Dataset entries:
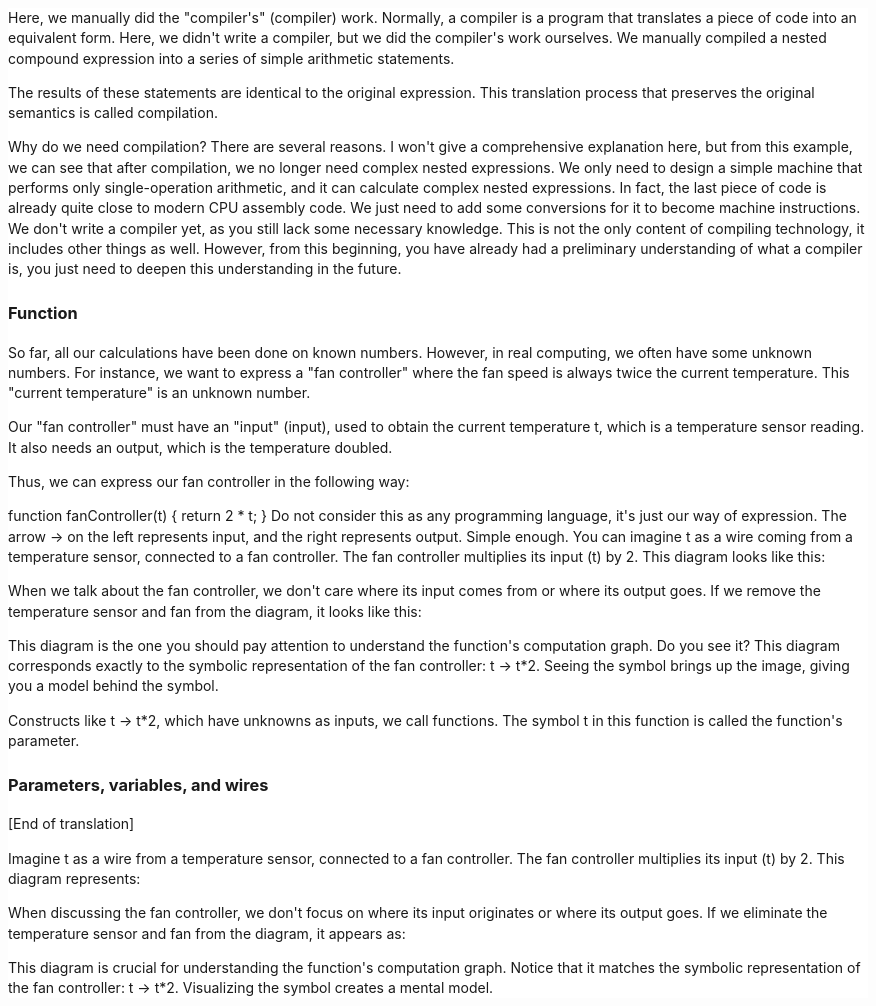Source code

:Here, we manually did the "compiler's" (compiler) work. Normally, a compiler is a program that translates a piece of code into an equivalent form. Here, we didn't write a compiler, but we did the compiler's work ourselves. We manually compiled a nested compound expression into a series of simple arithmetic statements.

The results of these statements are identical to the original expression. This translation process that preserves the original semantics is called compilation.

Why do we need compilation? There are several reasons. I won't give a comprehensive explanation here, but from this example, we can see that after compilation, we no longer need complex nested expressions. We only need to design a simple machine that performs only single-operation arithmetic, and it can calculate complex nested expressions. In fact, the last piece of code is already quite close to modern CPU assembly code. We just need to add some conversions for it to become machine instructions. We don't write a compiler yet, as you still lack some necessary knowledge. This is not the only content of compiling technology, it includes other things as well. However, from this beginning, you have already had a preliminary understanding of what a compiler is, you just need to deepen this understanding in the future.

### Function

So far, all our calculations have been done on known numbers. However, in real computing, we often have some unknown numbers. For instance, we want to express a "fan controller" where the fan speed is always twice the current temperature. This "current temperature" is an unknown number.

Our "fan controller" must have an "input" (input), used to obtain the current temperature t, which is a temperature sensor reading. It also needs an output, which is the temperature doubled.

Thus, we can express our fan controller in the following way:

function fanController(t) {
 return 2 * t;
} Do not consider this as any programming language, it's just our way of expression. The arrow -> on the left represents input, and the right represents output. Simple enough. You can imagine t as a wire coming from a temperature sensor, connected to a fan controller. The fan controller multiplies its input (t) by 2. This diagram looks like this:

When we talk about the fan controller, we don't care where its input comes from or where its output goes. If we remove the temperature sensor and fan from the diagram, it looks like this:

This diagram is the one you should pay attention to understand the function's computation graph. Do you see it? This diagram corresponds exactly to the symbolic representation of the fan controller: t -> t*2. Seeing the symbol brings up the image, giving you a model behind the symbol.

Constructs like t -> t*2, which have unknowns as inputs, we call functions. The symbol t in this function is called the function's parameter.

### Parameters, variables, and wires
[End of translation]

Imagine t as a wire from a temperature sensor, connected to a fan controller. The fan controller multiplies its input (t) by 2. This diagram represents:

When discussing the fan controller, we don't focus on where its input originates or where its output goes. If we eliminate the temperature sensor and fan from the diagram, it appears as:

This diagram is crucial for understanding the function's computation graph. Notice that it matches the symbolic representation of the fan controller: t -> t*2. Visualizing the symbol creates a mental model.
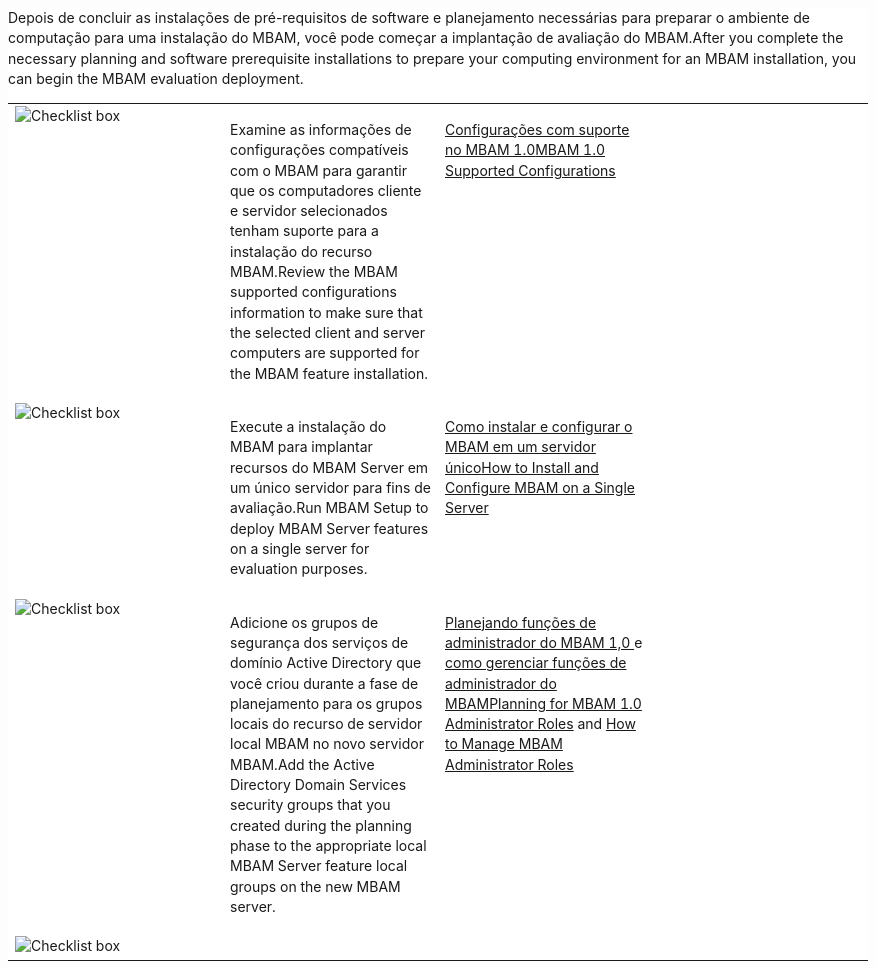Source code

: <span data-ttu-id="0c13d-136">Depois de concluir as instalações de pré-requisitos de software e planejamento necessárias para preparar o ambiente de computação para uma instalação do MBAM, você pode começar a implantação de avaliação do MBAM.</span><span class="sxs-lookup"><span data-stu-id="0c13d-136">After you complete the necessary planning and software prerequisite installations to prepare your computing environment for an MBAM installation, you can begin the MBAM evaluation deployment.</span></span>

<table>
<colgroup>
<col width="25%" />
<col width="25%" />
<col width="25%" />
<col width="25%" />
</colgroup>
<tbody>
<tr class="odd">
<td align="left"><img src="images/checklistbox.gif" alt="Checklist box" /></td>
<td align="left"><p><span data-ttu-id="0c13d-137">Examine as informações de configurações compatíveis com o MBAM para garantir que os computadores cliente e servidor selecionados tenham suporte para a instalação do recurso MBAM.</span><span class="sxs-lookup"><span data-stu-id="0c13d-137">Review the MBAM supported configurations information to make sure that the selected client and server computers are supported for the MBAM feature installation.</span></span></p></td>
<td align="left"><p><a href="mbam-10-supported-configurations.md" data-raw-source="[MBAM 1.0 Supported Configurations](mbam-10-supported-configurations.md)"><span data-ttu-id="0c13d-138">Configurações com suporte no MBAM 1.0</span><span class="sxs-lookup"><span data-stu-id="0c13d-138">MBAM 1.0 Supported Configurations</span></span></a></p></td>
<td align="left"><p></p></td>
</tr>
<tr class="even">
<td align="left"><img src="images/checklistbox.gif" alt="Checklist box" /></td>
<td align="left"><p><span data-ttu-id="0c13d-139">Execute a instalação do MBAM para implantar recursos do MBAM Server em um único servidor para fins de avaliação.</span><span class="sxs-lookup"><span data-stu-id="0c13d-139">Run MBAM Setup to deploy MBAM Server features on a single server for evaluation purposes.</span></span></p></td>
<td align="left"><p><a href="how-to-install-and-configure-mbam-on-a-single-server-mbam-1.md" data-raw-source="[How to Install and Configure MBAM on a Single Server](how-to-install-and-configure-mbam-on-a-single-server-mbam-1.md)"><span data-ttu-id="0c13d-140">Como instalar e configurar o MBAM em um servidor único</span><span class="sxs-lookup"><span data-stu-id="0c13d-140">How to Install and Configure MBAM on a Single Server</span></span></a></p></td>
<td align="left"><p></p></td>
</tr>
<tr class="odd">
<td align="left"><img src="images/checklistbox.gif" alt="Checklist box" /></td>
<td align="left"><p><span data-ttu-id="0c13d-141">Adicione os grupos de segurança dos serviços de domínio Active Directory que você criou durante a fase de planejamento para os grupos locais do recurso de servidor local MBAM no novo servidor MBAM.</span><span class="sxs-lookup"><span data-stu-id="0c13d-141">Add the Active Directory Domain Services security groups that you created during the planning phase to the appropriate local MBAM Server feature local groups on the new MBAM server.</span></span></p></td>
<td align="left"><p><a href="planning-for-mbam-10-administrator-roles.md" data-raw-source="[Planning for MBAM 1.0 Administrator Roles](planning-for-mbam-10-administrator-roles.md)"><span data-ttu-id="0c13d-142">Planejando funções de administrador do MBAM 1,0 </a> e <a href="how-to-manage-mbam-administrator-roles-mbam-1.md" data-raw-source="[How to Manage MBAM Administrator Roles](how-to-manage-mbam-administrator-roles-mbam-1.md)"> como gerenciar funções de administrador do MBAM</span><span class="sxs-lookup"><span data-stu-id="0c13d-142">Planning for MBAM 1.0 Administrator Roles</a> and <a href="how-to-manage-mbam-administrator-roles-mbam-1.md" data-raw-source="[How to Manage MBAM Administrator Roles](how-to-manage-mbam-administrator-roles-mbam-1.md)">How to Manage MBAM Administrator Roles</span></span></a></p></td>
<td align="left"><p></p></td>
</tr>
<tr class="even">
<td align="left"><img src="images/checklistbox.gif" alt="Checklist box" /></td>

-- Exercise description --
One exact copy of the data, no pictures: write it out line for line.

-- Solution for this problem --
Source code

:Here, we manually did the "compiler's" (compiler) work. Normally, a compiler is a program that translates a piece of code into an equivalent form. Here, we didn't write a compiler, but we did the compiler's work ourselves. We manually compiled a nested compound expression into a series of simple arithmetic statements.

The results of these statements are identical to the original expression. This translation process that preserves the original semantics is called compilation.

Why do we need compilation? There are several reasons. I won't give a comprehensive explanation here, but from this example, we can see that after compilation, we no longer need complex nested expressions. We only need to design a simple machine that performs only single-operation arithmetic, and it can calculate complex nested expressions. In fact, the last piece of code is already quite close to modern CPU assembly code. We just need to add some conversions for it to become machine instructions. We don't write a compiler yet, as you still lack some necessary knowledge. This is not the only content of compiling technology, it includes other things as well. However, from this beginning, you have already had a preliminary understanding of what a compiler is, you just need to deepen this understanding in the future.

### Function

So far, all our calculations have been done on known numbers. However, in real computing, we often have some unknown numbers. For instance, we want to express a "fan controller" where the fan speed is always twice the current temperature. This "current temperature" is an unknown number.

Our "fan controller" must have an "input" (input), used to obtain the current temperature t, which is a temperature sensor reading. It also needs an output, which is the temperature doubled.

Thus, we can express our fan controller in the following way:

function fanController(t) {
 return 2 * t;
} Do not consider this as any programming language, it's just our way of expression. The arrow -> on the left represents input, and the right represents output. Simple enough. You can imagine t as a wire coming from a temperature sensor, connected to a fan controller. The fan controller multiplies its input (t) by 2. This diagram looks like this:

When we talk about the fan controller, we don't care where its input comes from or where its output goes. If we remove the temperature sensor and fan from the diagram, it looks like this:

This diagram is the one you should pay attention to understand the function's computation graph. Do you see it? This diagram corresponds exactly to the symbolic representation of the fan controller: t -> t*2. Seeing the symbol brings up the image, giving you a model behind the symbol.

Constructs like t -> t*2, which have unknowns as inputs, we call functions. The symbol t in this function is called the function's parameter.

### Parameters, variables, and wires
[End of translation]

Imagine t as a wire from a temperature sensor, connected to a fan controller. The fan controller multiplies its input (t) by 2. This diagram represents:

When discussing the fan controller, we don't focus on where its input originates or where its output goes. If we eliminate the temperature sensor and fan from the diagram, it appears as:

This diagram is crucial for understanding the function's computation graph. Notice that it matches the symbolic representation of the fan controller: t -> t*2. Visualizing the symbol creates a mental model.
Source code

: <span data-ttu-id="0c13d-136">Depois de concluir as instalações de pré-requisitos de software e planejamento necessárias para preparar o ambiente de computação para uma instalação do MBAM, você pode começar a implantação de avaliação do MBAM.</span><span class="sxs-lookup"><span data-stu-id="0c13d-136">After you complete the necessary planning and software prerequisite installations to prepare your computing environment for an MBAM installation, you can begin the MBAM evaluation deployment.</span></span>

<table>
<colgroup>
<col width="25%" />
<col width="25%" />
<col width="25%" />
<col width="25%" />
</colgroup>
<tbody>
<tr class="odd">
<td align="left"><img src="images/checklistbox.gif" alt="Checklist box" /></td>
<td align="left"><p><span data-ttu-id="0c13d-137">Examine as informações de configurações compatíveis com o MBAM para garantir que os computadores cliente e servidor selecionados tenham suporte para a instalação do recurso MBAM.</span><span class="sxs-lookup"><span data-stu-id="0c13d-137">Review the MBAM supported configurations information to make sure that the selected client and server computers are supported for the MBAM feature installation.</span></span></p></td>
<td align="left"><p><a href="mbam-10-supported-configurations.md" data-raw-source="[MBAM 1.0 Supported Configurations](mbam-10-supported-configurations.md)"><span data-ttu-id="0c13d-138">Configurações com suporte no MBAM 1.0</span><span class="sxs-lookup"><span data-stu-id="0c13d-138">MBAM 1.0 Supported Configurations</span></span></a></p></td>
<td align="left"><p></p></td>
</tr>
<tr class="even">
<td align="left"><img src="images/checklistbox.gif" alt="Checklist box" /></td>
<td align="left"><p><span data-ttu-id="0c13d-139">Execute a instalação do MBAM para implantar recursos do MBAM Server em um único servidor para fins de avaliação.</span><span class="sxs-lookup"><span data-stu-id="0c13d-139">Run MBAM Setup to deploy MBAM Server features on a single server for evaluation purposes.</span></span></p></td>
<td align="left"><p><a href="how-to-install-and-configure-mbam-on-a-single-server-mbam-1.md" data-raw-source="[How to Install and Configure MBAM on a Single Server](how-to-install-and-configure-mbam-on-a-single-server-mbam-1.md)"><span data-ttu-id="0c13d-140">Como instalar e configurar o MBAM em um servidor único</span><span class="sxs-lookup"><span data-stu-id="0c13d-140">How to Install and Configure MBAM on a Single Server</span></span></a></p></td>
<td align="left"><p></p></td>
</tr>
<tr class="odd">
<td align="left"><img src="images/checklistbox.gif" alt="Checklist box" /></td>
<td align="left"><p><span data-ttu-id="0c13d-141">Adicione os grupos de segurança dos serviços de domínio Active Directory que você criou durante a fase de planejamento para os grupos locais do recurso de servidor local MBAM no novo servidor MBAM.</span><span class="sxs-lookup"><span data-stu-id="0c13d-141">Add the Active Directory Domain Services security groups that you created during the planning phase to the appropriate local MBAM Server feature local groups on the new MBAM server.</span></span></p></td>
<td align="left"><p><a href="planning-for-mbam-10-administrator-roles.md" data-raw-source="[Planning for MBAM 1.0 Administrator Roles](planning-for-mbam-10-administrator-roles.md)"><span data-ttu-id="0c13d-142">Planejando funções de administrador do MBAM 1,0 </a> e <a href="how-to-manage-mbam-administrator-roles-mbam-1.md" data-raw-source="[How to Manage MBAM Administrator Roles](how-to-manage-mbam-administrator-roles-mbam-1.md)"> como gerenciar funções de administrador do MBAM</span><span class="sxs-lookup"><span data-stu-id="0c13d-142">Planning for MBAM 1.0 Administrator Roles</a> and <a href="how-to-manage-mbam-administrator-roles-mbam-1.md" data-raw-source="[How to Manage MBAM Administrator Roles](how-to-manage-mbam-administrator-roles-mbam-1.md)">How to Manage MBAM Administrator Roles</span></span></a></p></td>
<td align="left"><p></p></td>
</tr>
<tr class="even">
<td align="left"><img src="images/checklistbox.gif" alt="Checklist box" /></td>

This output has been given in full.